_Metinden alıntı_

Sosyetenin ve belirli bir zümrenin tanınmış isimlerinden 84 yaşındaki Zeynep Dirvana, İstanbul'un Beykoz ilçesine bağlı Kanlıca semtindeki yalısında, uzun yıllardır düzensiz kira ödediğini ve bazen de kiraları aksattığını iddia ettiği medya patronu A.K. ile yargıda süren davalarla mücadele ediyor. Sağlık sorunlarıyla da boğuşan Dirvana, "Dirvana Yalısı'nda oturan ve davalık olduğum kiracım 24 yıldır yalıda oturuyor ve son 9 senedir kira ödememek için çeşitli oyunlara başvuruyor" dedi. Basında çıkan haberlerin ardından dolandırıcıların ve bazı isimsiz telefonların kendisini sık sık arayarak rahatsız ettiğini belirten Dirvana, bu konunun tamamen çözüme kavuşmasını beklediğini ifade etti.
Yaklaşık 50 yıl, rahmetli eşi Prof. Dr. Süleyman Dirvana ile Muğla'nın Marmaris ilçesinde ve Marmaris'e bağlı Bozburun Mahallesi'nde yazlarını ve bazen de kışlarını geçiren Zeynep Dirvana, üzüntüsünden sağlığını dahi kaybettiğini söylediği dava hakkında konuştu.

_Göreviniz_
Dirvana Yalısı haberinde "Yaklaşık 50 yıl, rahmetli" sözcüklerinden başlayıp aşağıya doğru "dava hakkında konuştu." sözcüklerine kadar uzanan bölümün tamamını hiçbir değişiklik yapmadan yazın.

Bir veri kümesinden satırlar

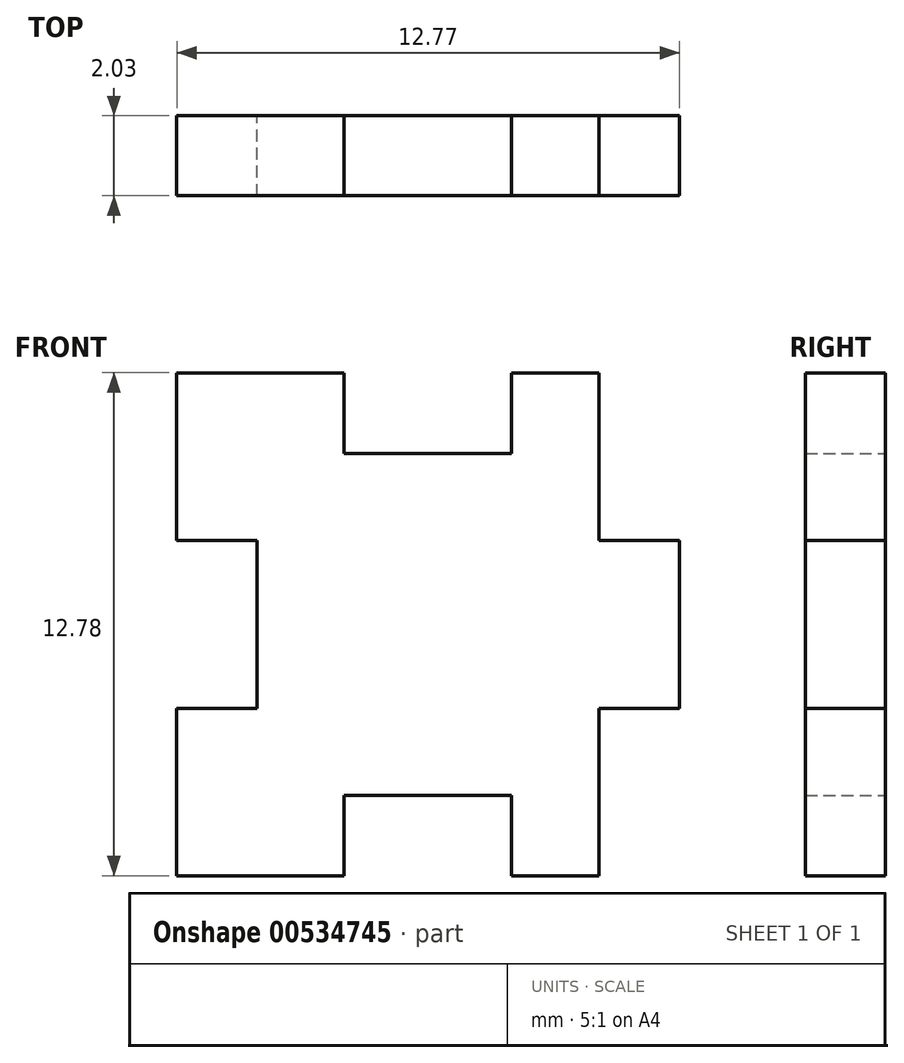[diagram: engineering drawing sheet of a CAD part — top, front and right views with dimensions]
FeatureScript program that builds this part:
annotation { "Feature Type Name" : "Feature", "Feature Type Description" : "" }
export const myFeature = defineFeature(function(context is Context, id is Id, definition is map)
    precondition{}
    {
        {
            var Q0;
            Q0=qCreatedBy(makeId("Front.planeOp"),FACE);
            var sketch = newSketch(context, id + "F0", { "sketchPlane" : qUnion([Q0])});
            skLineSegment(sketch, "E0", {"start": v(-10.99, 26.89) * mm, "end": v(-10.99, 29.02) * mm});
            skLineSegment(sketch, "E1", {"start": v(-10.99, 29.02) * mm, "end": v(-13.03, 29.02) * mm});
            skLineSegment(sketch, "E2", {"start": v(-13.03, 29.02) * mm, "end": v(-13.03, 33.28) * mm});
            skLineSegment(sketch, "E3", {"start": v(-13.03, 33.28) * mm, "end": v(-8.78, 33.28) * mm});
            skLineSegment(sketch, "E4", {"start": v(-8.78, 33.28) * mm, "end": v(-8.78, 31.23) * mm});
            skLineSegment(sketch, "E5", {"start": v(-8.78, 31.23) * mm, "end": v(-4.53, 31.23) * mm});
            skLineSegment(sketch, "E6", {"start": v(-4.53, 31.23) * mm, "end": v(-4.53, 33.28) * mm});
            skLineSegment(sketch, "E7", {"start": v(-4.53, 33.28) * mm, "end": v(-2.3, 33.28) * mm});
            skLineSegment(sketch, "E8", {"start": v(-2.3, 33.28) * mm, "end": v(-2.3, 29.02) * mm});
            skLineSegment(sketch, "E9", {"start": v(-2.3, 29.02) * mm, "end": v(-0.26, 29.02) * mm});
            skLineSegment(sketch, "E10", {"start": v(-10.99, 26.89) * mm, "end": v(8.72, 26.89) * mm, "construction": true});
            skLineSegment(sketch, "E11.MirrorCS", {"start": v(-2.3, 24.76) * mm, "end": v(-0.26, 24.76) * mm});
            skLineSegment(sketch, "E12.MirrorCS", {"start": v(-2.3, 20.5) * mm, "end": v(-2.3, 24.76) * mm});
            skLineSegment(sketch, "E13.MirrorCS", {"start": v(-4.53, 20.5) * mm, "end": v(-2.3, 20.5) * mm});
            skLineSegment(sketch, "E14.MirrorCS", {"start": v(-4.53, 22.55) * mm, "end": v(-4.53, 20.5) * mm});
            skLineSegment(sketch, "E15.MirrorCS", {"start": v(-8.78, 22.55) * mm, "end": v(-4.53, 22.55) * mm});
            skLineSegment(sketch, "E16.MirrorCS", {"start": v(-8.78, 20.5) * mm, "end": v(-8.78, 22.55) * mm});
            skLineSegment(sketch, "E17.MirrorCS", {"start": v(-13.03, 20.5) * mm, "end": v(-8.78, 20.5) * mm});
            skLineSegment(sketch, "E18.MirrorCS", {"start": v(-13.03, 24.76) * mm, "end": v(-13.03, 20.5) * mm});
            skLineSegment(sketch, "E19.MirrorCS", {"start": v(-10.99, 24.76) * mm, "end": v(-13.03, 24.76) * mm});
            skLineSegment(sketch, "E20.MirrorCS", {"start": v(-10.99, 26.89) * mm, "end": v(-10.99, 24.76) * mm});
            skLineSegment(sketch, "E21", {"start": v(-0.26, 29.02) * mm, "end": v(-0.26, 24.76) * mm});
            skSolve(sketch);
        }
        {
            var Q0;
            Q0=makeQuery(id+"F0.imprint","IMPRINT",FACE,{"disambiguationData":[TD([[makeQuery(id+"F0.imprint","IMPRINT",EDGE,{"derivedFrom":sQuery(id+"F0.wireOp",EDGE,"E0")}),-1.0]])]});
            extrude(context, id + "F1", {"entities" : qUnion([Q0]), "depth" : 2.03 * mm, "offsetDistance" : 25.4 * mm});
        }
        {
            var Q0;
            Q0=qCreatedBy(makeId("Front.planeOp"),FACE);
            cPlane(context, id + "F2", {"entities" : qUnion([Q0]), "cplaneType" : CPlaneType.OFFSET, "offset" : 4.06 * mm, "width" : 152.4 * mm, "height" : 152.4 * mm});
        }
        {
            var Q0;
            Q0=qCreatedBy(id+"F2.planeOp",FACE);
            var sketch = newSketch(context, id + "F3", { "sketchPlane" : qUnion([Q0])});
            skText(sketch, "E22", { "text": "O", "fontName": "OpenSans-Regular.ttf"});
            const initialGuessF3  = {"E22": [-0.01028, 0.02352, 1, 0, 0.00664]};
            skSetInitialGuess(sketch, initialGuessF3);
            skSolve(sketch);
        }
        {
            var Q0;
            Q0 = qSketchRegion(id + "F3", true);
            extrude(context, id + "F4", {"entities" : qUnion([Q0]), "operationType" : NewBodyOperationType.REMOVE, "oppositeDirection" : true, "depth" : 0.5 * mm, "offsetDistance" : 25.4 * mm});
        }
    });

_Alıştırma sonucu_
Yaklaşık 50 yıl, rahmetli eşi Prof. Dr. Süleyman Dirvana ile Muğla'nın Marmaris ilçesinde ve Marmaris'e bağlı Bozburun Mahallesi'nde yazlarını ve bazen de kışlarını geçiren Zeynep Dirvana, üzüntüsünden sağlığını dahi kaybettiğini söylediği dava hakkında konuştu.